K-distance set

Let $X$ be a set with metric $d$, $Y\subseteq X$, and $L=\{d(x,y):x,y\in Y,x\ne y\}$. If $K:=\mathrm{\#}(L)$ is finite, $Y$ is said to be a $K$-distance set.

$Y$ is called a maximal $K$-distance set if and only if for all $x\in X\setminus Y$, there exists $y\in Y$ such that $d(x,y)\notin L$. That is, if anything is added to $Y$, it is no longer a $K$-distance set.

$Y$ is called a spherical $K$-distance set if and only if $Y$ is a $K$-distance set and every element of $Y$ is a fixed distance $r$ from some element $c$, so $Y$ is a subset of the sphere (http://planetmath.org/SphereMetricSpace) centered at $c$ with radius $r$.

For example, let $X={ℝ}^2$ with $d=$ the box metric: $d(x,y)=\max \{|x_1-y_1|,|x_2-y_2|\}$ with $x_i,y_i$ components of $x,y$, respectively.
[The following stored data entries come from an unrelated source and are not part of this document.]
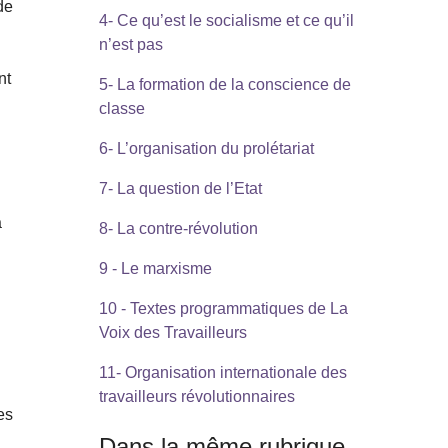
de
4- Ce qu’est le socialisme et ce qu’il
n’est pas
nt
5- La formation de la conscience de
classe
6- L’organisation du prolétariat
7- La question de l’Etat
a
8- La contre-révolution
9 - Le marxisme
10 - Textes programmatiques de La
Voix des Travailleurs
11- Organisation internationale des
e
travailleurs révolutionnaires
es
Dans la même rubrique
Let $Y=\{(0,0),(1,0),(2,0),(0,1),(1,1),(2,1),(0,2),(1,2),(2,2)\}$. Then $L=\{1,2\}$, so $K=2$, so $Y$ is a 2-distance set.

Note: please do not confuse this definition of $K$-distance set with ${\mathrm{\Delta }}_K(Y)$, the $K$-distance set of $Y$.